Veja: eu estou acostumado a não gostar muito de quem sou. De me sentir deslocado. Esquisito. Repulsivo. Aceitei essa como minha realidade. Fiz as pazes com isso. Não me entristece, não pesa. É o que é. Mantém minhas expectativas sobre quem sou e o que posso ou não fazer dentro de um horizonte gerenciável.
Parece horrível, mas não é: seu ego vai pra segundo plano. Ele não espera afagos e, dessa forma, é muito mais fácil lidar com os outros macaquinhos, pois sua autoestima não depende dos outros. O que dizem de ruim a seu respeito não te afeta: você já está ciente. O que dizem de bom a seu respeito também não te afeta, e dessa forma você não pode ser derrubado de pedestais (que são transitórios, imaginários).
É a adoção de uma visão muito realista a seu respeito. A compreensão das suas potencialidades. Também passa por uma evolução na tua relação com o outro: você faz o que faz para o outro porque é necessário fazer. Uma vez feito, não tem por que esperar qualquer coisa em retorno. Se vier, bem. Se não vier, amém.
Em compensação, gente acostumada a se sentir bem consigo mesma busca isso como modo de vida: a satisfação. A experiência.
E sentir-se bem não é um estado de permanência: é uma situação. É fugaz. Em algum momento a felicidade chega, te abraça e tudo é maravilhoso – especialmente você (na sua cabeça).
Mas ela vai embora. Ela. Vai. Embora. E deixa um vazio, e você tem que lidar com quem é de fato, com o que sua vida é na verdade, com o mundo e o que ele te oferece (muito, muito pouco).
Quem toma gosto por se sentir bem, quem busca isso como um estado permanente, comete atrocidades impensáveis, contra si e os outros. Lança mão de todos os recursos possíveis em busca dessa porcaria: religião, drogas, álcool, festas, tratamentos estéticos mil, vida social, filhos, carreira acadêmica, dar trela pra coach…
É uma coisa medonha. E o tempo todo, a cada etapa, a pessoa continua, como bem disse1 o zarolho, tal e qual era antes: vazia até a medula.
A sensação de bem-estar é como a inspiração. Como os bons textos, os bons momentos. Ela vem? Vem. Mas apenas quando quer. Não adianta perseguir: é a corrida em busca do horizonte. Aceitar que a vida é uma merda, nossa espécie idem, você ibidem, sem autoflagelação, mas como um despertar de consciência, uma aceitação de si para si, é a melhor forma de ser feliz. É um paradoxo, mas é o que é: se você quer ser feliz, aceite-se infeliz.

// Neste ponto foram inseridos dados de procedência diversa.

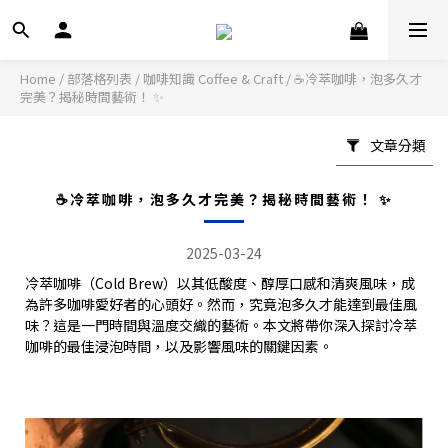
Home
/
部落格列表
/
咖啡知識 Coffee & Craft
/
☕冷萃咖啡，泡多久才
完美？揭秘時間藝術！ ✨
文章分類
☕冷萃咖啡，泡多久才完美？揭秘時間藝術！ ✨
2025-03-24
冷萃咖啡（Cold Brew）以其低酸度、醇厚口感和清爽風味，成
為許多咖啡愛好者的心頭好。然而，究竟泡多久才能達到最佳風
味？這是一門時間與溫度交織的藝術。本文將帶你深入探討冷萃
咖啡的最佳浸泡時間，以及影響風味的關鍵因素。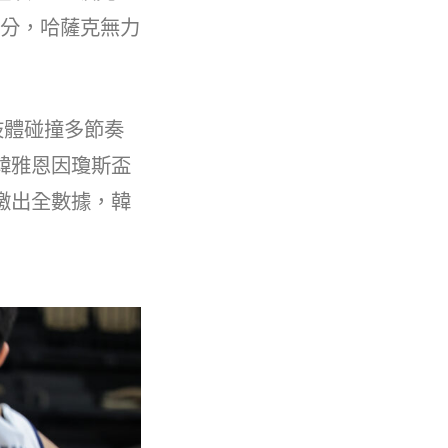
開比分，哈薩克無力
肢體碰撞多節奏
韓雅恩因瓊斯盃
繳出全數據，韓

Mais uma vez, correto estava o Bojack.
Aceite-se pequeno. Aceite-se ridículo. Aceite-se limitado. Pare de achar que você “merece” ser amado, que alguém te deve qualquer coisa (afeto, consideração, gratidão, atenção). Tudo aquilo que receber, receba como um ato de generosidade dos outros.
Pare de achar que irá realizar grandes feitos. Pare de considerar que existe qualquer coisa de grandiosa em relação a você.
Tente só não ser um pedaço de merda com perninhas e bracinhos.
Sua vida será melhor.
Você será muito melhor.
E, em alguns momentos, vai até se sentir bem consigo mesmo.
“O homem é um ser que foge para o futuro. Através de todos os seus empreendimentos ele procura não se conservar, como comumente se diz, nem crescer, mas fundar-se. E, ao fim de cada empreendimento, ele se encontra tal como era: gratuito até a medula. Daí as famosas decepções depois do esforço, depois do triunfo, depois do amor.”
Você trouxe o BoJack pra sua conversa, eu costumo levar a Diane pra minha. "Every happy ending has a day after the happy ending". E também "Sometimes life's a bitch, and you keep living".